### Dataset extract
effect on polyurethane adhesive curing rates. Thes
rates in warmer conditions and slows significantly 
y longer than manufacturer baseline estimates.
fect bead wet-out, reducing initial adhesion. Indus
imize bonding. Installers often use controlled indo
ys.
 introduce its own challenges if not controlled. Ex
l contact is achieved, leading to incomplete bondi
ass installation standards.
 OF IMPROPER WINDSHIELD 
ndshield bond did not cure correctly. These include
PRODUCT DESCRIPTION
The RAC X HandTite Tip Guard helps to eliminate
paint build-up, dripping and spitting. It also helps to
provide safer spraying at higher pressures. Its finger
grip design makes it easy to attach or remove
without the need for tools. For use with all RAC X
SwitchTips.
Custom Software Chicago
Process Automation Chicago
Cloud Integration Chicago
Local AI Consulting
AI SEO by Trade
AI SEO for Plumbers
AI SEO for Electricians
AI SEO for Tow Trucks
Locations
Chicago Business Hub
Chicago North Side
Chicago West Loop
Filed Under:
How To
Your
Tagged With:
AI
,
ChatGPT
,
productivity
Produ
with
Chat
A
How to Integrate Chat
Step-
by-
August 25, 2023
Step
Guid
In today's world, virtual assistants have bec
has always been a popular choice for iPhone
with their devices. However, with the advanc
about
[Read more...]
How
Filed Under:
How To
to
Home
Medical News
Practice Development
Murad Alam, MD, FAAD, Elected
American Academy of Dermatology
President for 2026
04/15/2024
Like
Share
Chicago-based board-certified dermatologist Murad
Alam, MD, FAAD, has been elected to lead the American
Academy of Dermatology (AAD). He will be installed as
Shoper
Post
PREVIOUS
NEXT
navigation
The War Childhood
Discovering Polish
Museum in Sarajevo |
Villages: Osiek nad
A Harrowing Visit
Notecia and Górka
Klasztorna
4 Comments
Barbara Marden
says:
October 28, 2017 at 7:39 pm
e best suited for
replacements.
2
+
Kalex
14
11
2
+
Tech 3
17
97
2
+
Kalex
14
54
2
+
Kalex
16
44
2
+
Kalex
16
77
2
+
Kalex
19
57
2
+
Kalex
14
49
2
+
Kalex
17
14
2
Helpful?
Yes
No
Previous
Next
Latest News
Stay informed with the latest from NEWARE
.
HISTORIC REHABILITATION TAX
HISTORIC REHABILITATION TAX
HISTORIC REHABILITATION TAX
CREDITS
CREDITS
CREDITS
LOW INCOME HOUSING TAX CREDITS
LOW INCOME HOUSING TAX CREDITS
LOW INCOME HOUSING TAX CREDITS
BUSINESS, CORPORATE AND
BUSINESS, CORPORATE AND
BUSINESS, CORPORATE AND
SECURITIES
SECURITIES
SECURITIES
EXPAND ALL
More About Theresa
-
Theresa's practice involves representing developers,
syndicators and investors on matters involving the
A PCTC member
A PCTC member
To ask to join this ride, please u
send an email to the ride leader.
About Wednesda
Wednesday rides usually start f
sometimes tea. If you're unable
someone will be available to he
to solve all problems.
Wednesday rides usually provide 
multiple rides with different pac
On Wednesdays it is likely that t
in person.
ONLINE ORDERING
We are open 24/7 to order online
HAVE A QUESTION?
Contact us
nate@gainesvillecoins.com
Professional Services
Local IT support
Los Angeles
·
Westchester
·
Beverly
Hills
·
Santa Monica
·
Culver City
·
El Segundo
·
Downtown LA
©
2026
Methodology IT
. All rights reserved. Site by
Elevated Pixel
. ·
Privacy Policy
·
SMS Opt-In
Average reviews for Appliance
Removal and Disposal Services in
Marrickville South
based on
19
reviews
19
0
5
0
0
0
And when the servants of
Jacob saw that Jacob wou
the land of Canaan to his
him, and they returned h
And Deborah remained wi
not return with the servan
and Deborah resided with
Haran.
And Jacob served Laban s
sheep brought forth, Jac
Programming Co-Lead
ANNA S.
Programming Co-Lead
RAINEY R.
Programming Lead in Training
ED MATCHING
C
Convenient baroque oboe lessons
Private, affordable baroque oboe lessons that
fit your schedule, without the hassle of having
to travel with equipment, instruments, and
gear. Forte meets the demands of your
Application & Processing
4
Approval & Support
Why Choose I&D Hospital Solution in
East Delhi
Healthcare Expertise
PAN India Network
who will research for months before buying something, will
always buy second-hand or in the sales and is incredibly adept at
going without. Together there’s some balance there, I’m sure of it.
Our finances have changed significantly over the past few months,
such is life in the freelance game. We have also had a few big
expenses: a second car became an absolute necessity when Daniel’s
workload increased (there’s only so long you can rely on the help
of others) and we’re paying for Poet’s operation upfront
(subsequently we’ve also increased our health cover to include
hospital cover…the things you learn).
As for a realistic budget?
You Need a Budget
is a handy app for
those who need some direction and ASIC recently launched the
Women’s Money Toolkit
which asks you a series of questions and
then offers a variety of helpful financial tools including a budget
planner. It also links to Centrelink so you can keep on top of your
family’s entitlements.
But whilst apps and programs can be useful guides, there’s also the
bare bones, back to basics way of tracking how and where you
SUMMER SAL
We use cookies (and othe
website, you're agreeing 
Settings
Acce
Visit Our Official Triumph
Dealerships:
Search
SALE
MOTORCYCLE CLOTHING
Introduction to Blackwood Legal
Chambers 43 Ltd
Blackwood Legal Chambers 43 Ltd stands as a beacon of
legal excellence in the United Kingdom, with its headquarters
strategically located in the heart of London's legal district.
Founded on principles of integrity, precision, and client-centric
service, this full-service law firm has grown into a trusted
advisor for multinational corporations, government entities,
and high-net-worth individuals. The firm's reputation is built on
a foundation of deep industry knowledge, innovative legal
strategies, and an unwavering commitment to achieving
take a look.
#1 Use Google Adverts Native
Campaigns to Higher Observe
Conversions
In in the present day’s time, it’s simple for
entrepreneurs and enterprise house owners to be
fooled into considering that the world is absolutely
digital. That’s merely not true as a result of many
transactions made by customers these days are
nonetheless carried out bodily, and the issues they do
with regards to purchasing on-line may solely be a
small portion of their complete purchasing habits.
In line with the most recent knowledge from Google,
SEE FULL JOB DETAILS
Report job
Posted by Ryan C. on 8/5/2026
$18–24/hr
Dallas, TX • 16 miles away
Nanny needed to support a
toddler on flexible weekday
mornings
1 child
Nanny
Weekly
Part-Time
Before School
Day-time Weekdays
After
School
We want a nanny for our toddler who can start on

### What you will do
Find and copy each line of the data where "based" is present.

### Exercise response
Chicago-based board-certified dermatologist Murad
based on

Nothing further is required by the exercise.